SELECTED TEXT -
········

Nashville–Atlanta passenger rail

Overview
- Service type: Inter-city rail
- Status: Proposed
- Locale: Tennessee, Alabama, Georgia
- Current operator: Amtrak

Route
- Termini: Nashville Atlanta
- Distance travelled: 280 mi (450 km)
- Average journey time: 6 hours 34 minutes
- Service frequency: 2 daily round trips

Technical
- Track gauge: 4 ft 8+1⁄2 in (1,435 mm) standard gauge

= Nashville–Atlanta passenger rail =

Proposed train service in Tennessee and Georgia

Inter-city passenger train service operated by Amtrak has been proposed between Nashville, Tennessee, and Atlanta, Georgia, via Chattanooga, Tennessee. As of December 2023, the project is moving forward and has received federal funding for engineering and feasibility studies.

==History==

===Background===

The last passenger train to serve Nashville was the long-distance Floridian, discontinued in 1979. Today, Nashville is the third largest metropolitan area in the United States lacking inter-city rail service, though it sees commuter rail in the form of the WeGo Star. Since 1975, Atlanta has been served only by the long-distance Crescent.

········

LISTING -

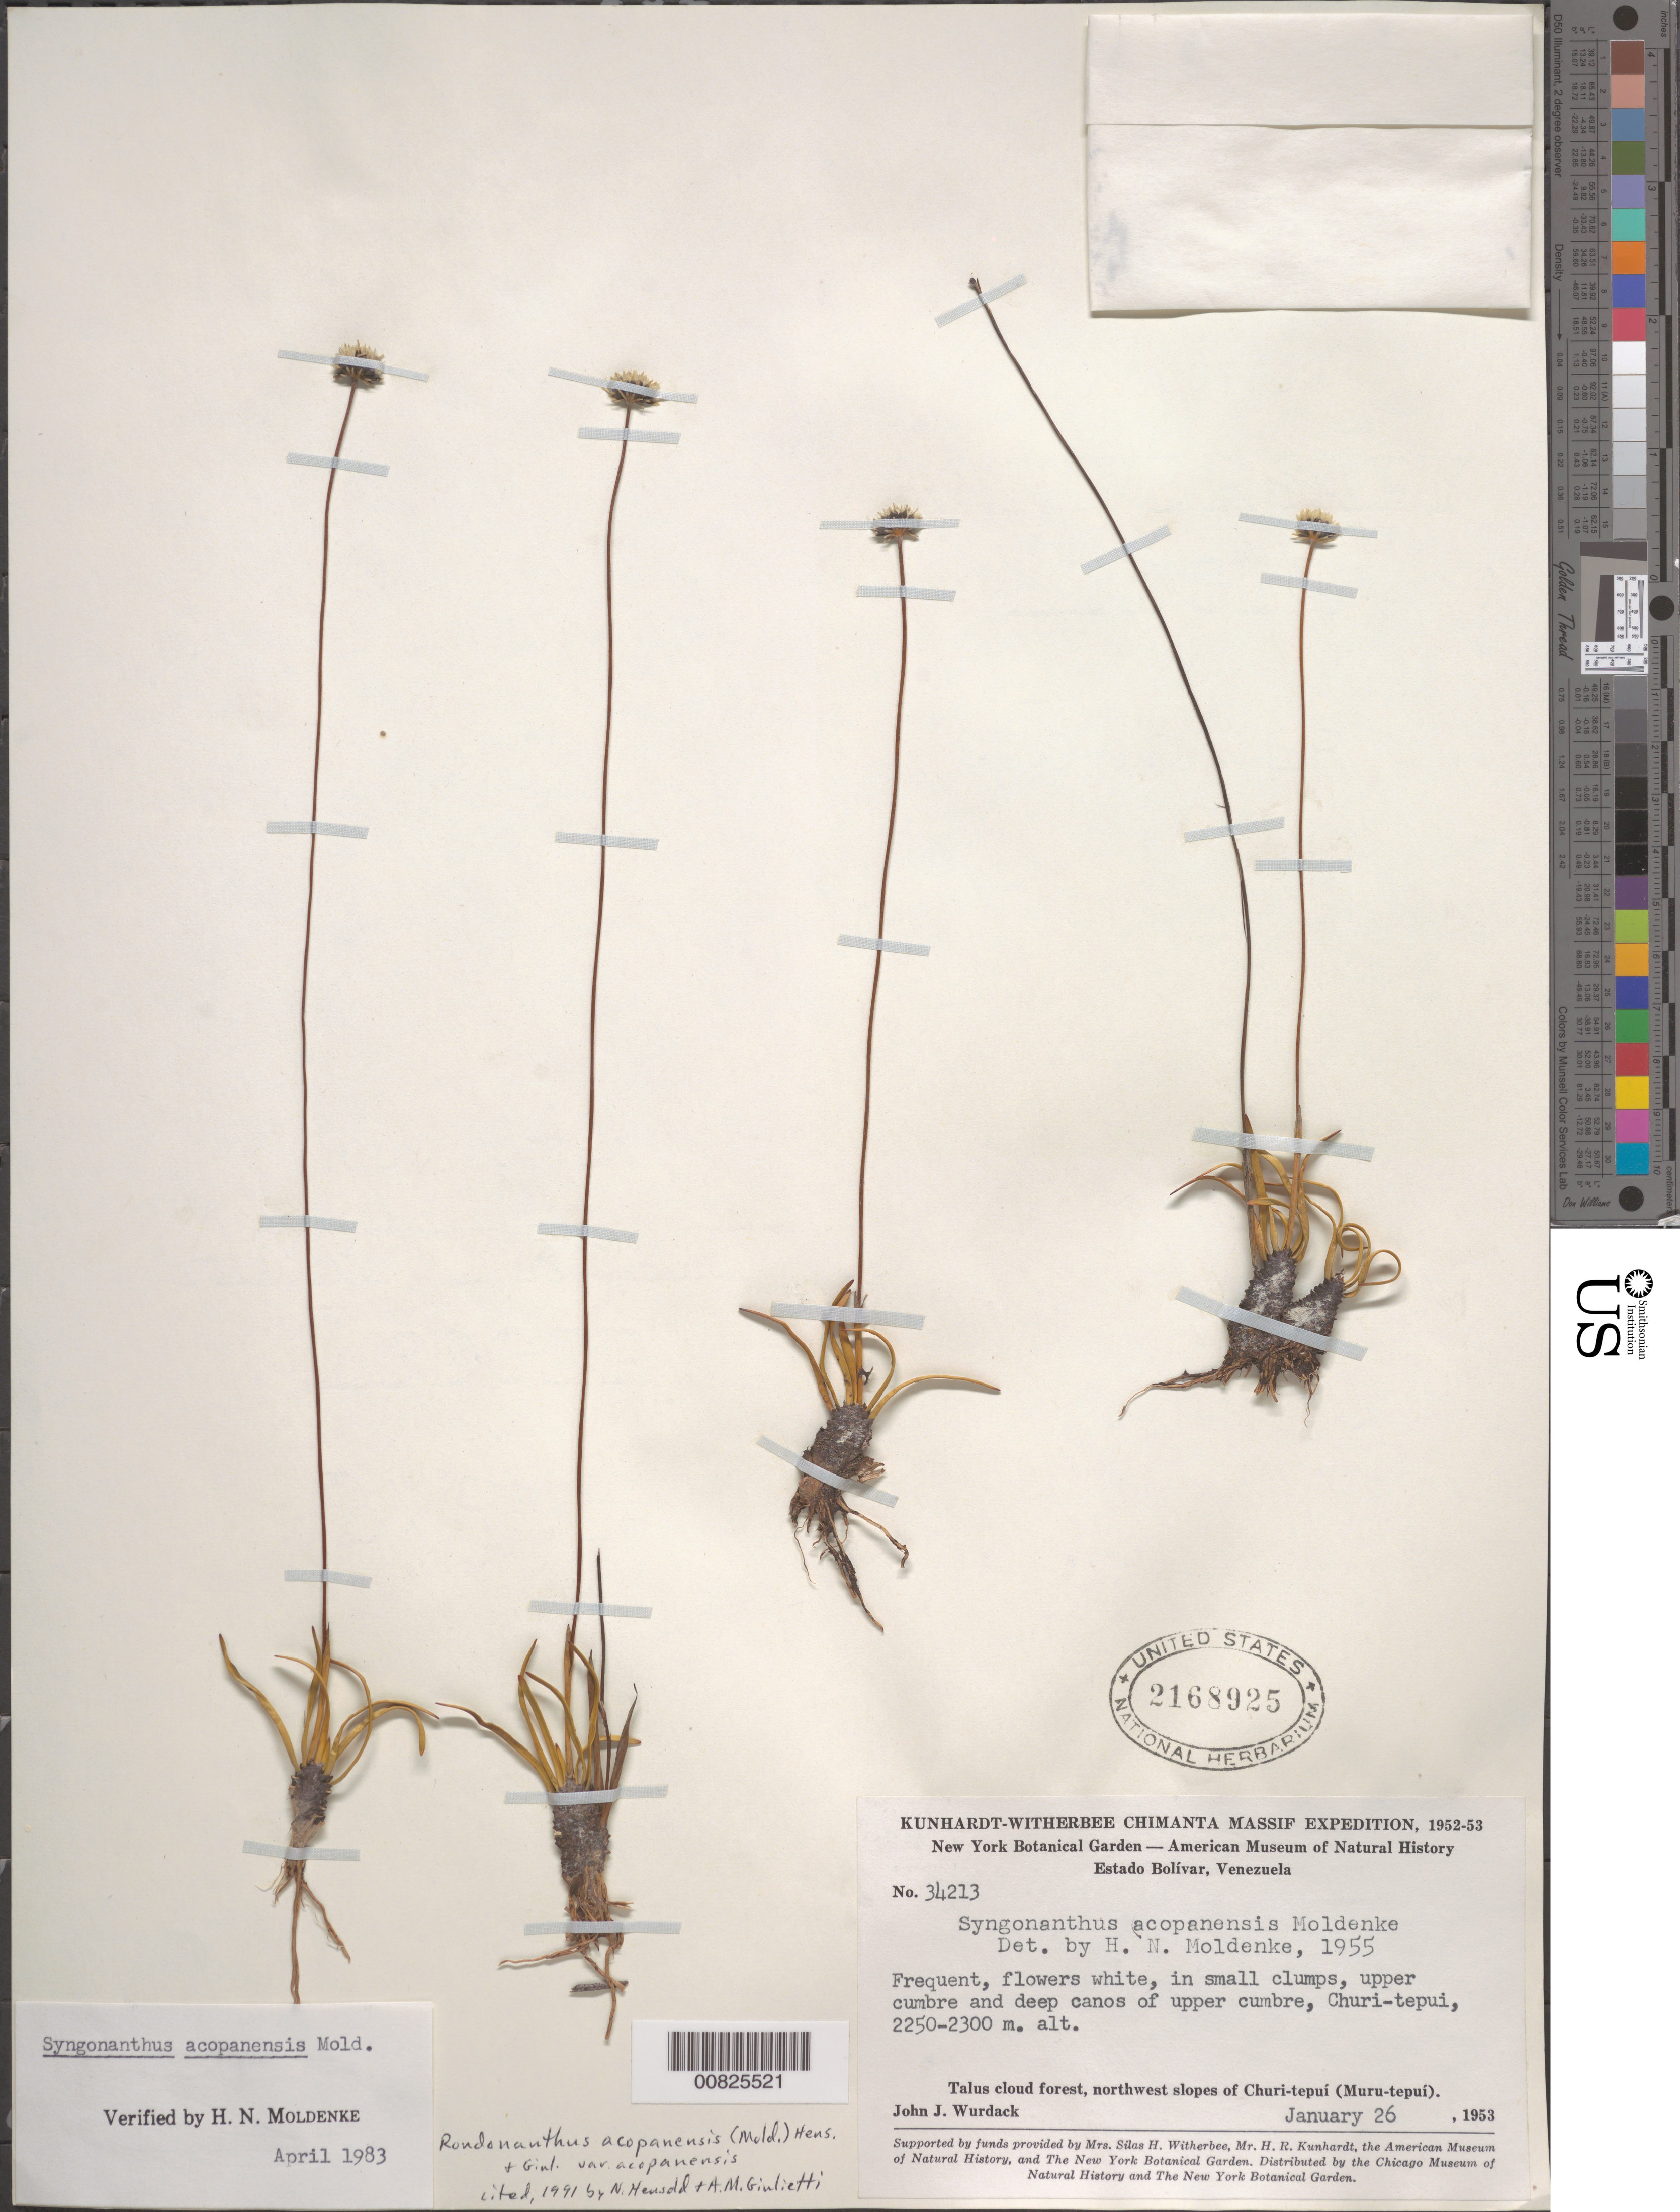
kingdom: Plantae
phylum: Tracheophyta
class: Liliopsida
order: Poales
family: Eriocaulaceae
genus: Rondonanthus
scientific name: Rondonanthus acopanensis var. acopanensis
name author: (Moldenke) Hensold & Giul.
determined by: Giulietti, A. M.; Hensold, N.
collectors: J. J. Wurdack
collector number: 34213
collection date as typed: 26-Jan-53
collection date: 1953-01-26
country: Venezuela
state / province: Bolívar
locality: Churi-tepuí (Muru-tepuí), NW slopes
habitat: Talus cloud forest, upper cumbre and deep caños of upper cumbre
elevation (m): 2250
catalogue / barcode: US 2168925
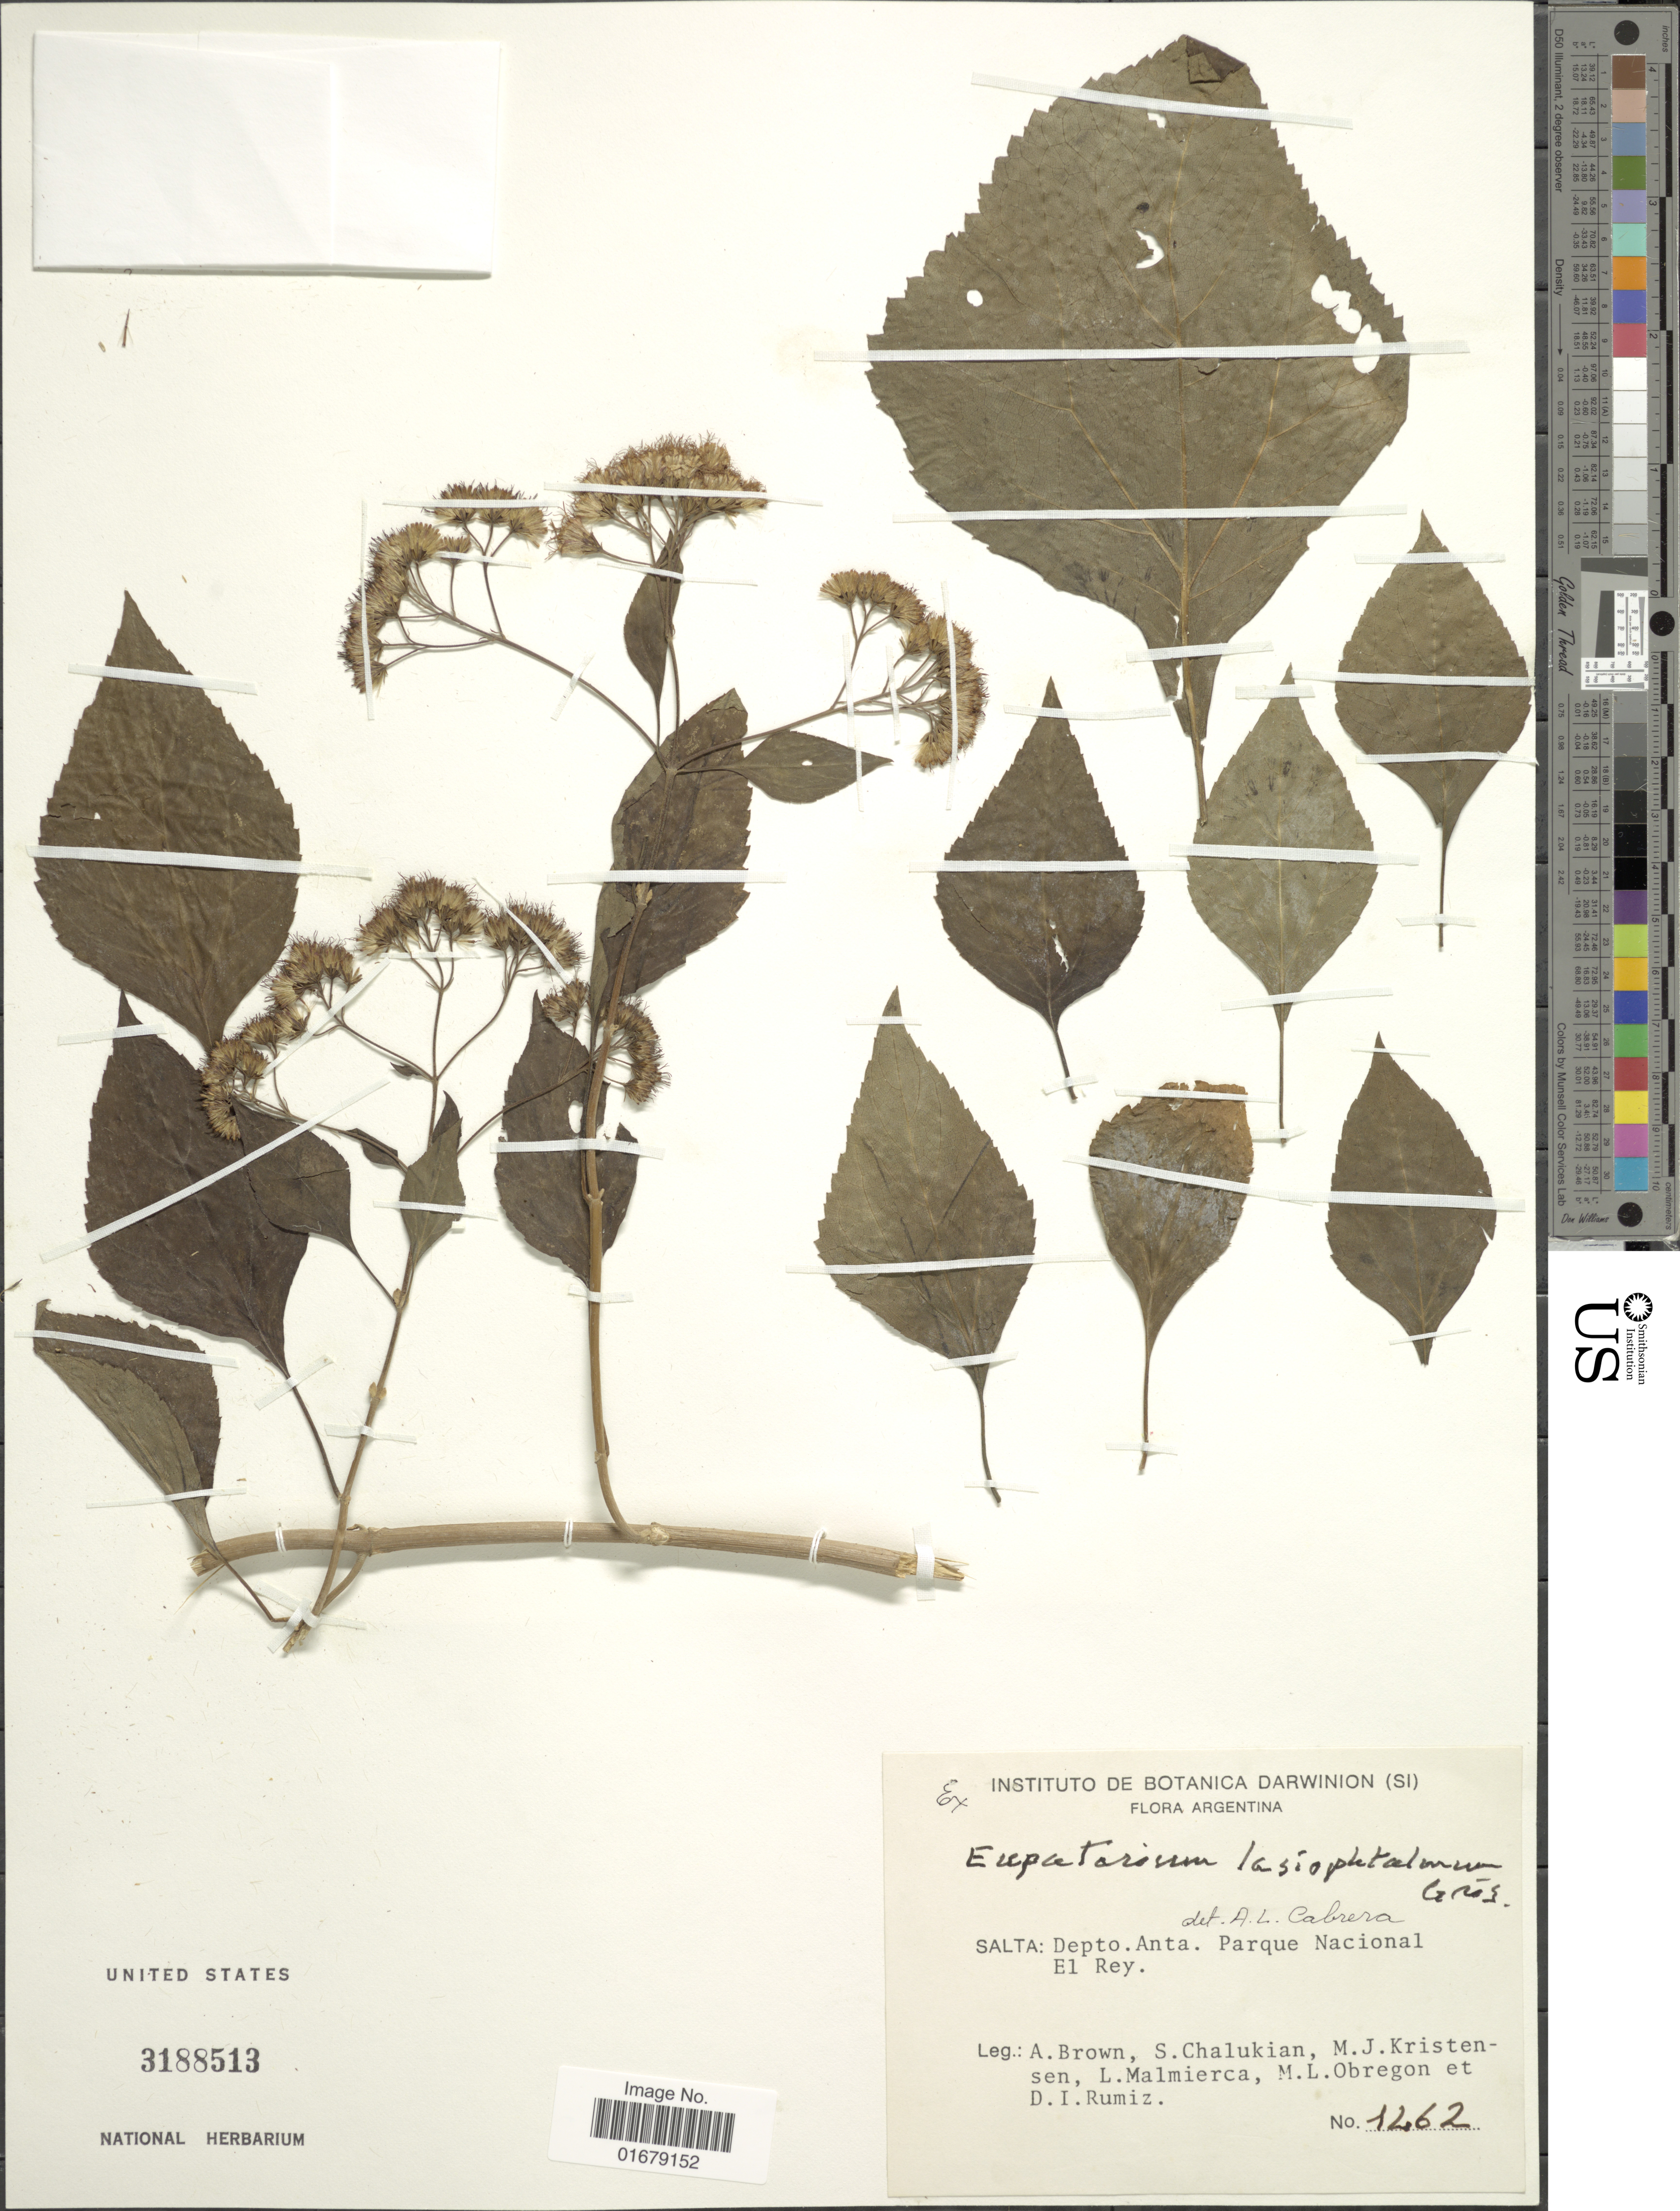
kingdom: Plantae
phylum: Tracheophyta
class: Magnoliopsida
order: Asterales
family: Asteraceae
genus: Kaunia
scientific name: Kaunia lasiophthalma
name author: (Hieron.) R.M. King & H. Rob.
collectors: A. Brown, S. Chalukian, M. Kristensen, L. Malmierca & et al.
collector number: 1462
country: Argentina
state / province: Salta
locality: Argentina. Salta: Depto. Anta. Parque Nacional El Rey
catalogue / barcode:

········

OBJECTIVE - Copy from the Nashville–Atlanta passenger rail text the stretch from "Inter-city passenger train" through "the long-distance Crescent.", reproducing every word unchanged.

ANSWER TO THE EXERCISE -
Inter-city passenger train service operated by Amtrak has been proposed between Nashville, Tennessee, and Atlanta, Georgia, via Chattanooga, Tennessee. As of December 2023, the project is moving forward and has received federal funding for engineering and feasibility studies.

==History==

===Background===

The last passenger train to serve Nashville was the long-distance Floridian, discontinued in 1979. Today, Nashville is the third largest metropolitan area in the United States lacking inter-city rail service, though it sees commuter rail in the form of the WeGo Star. Since 1975, Atlanta has been served only by the long-distance Crescent.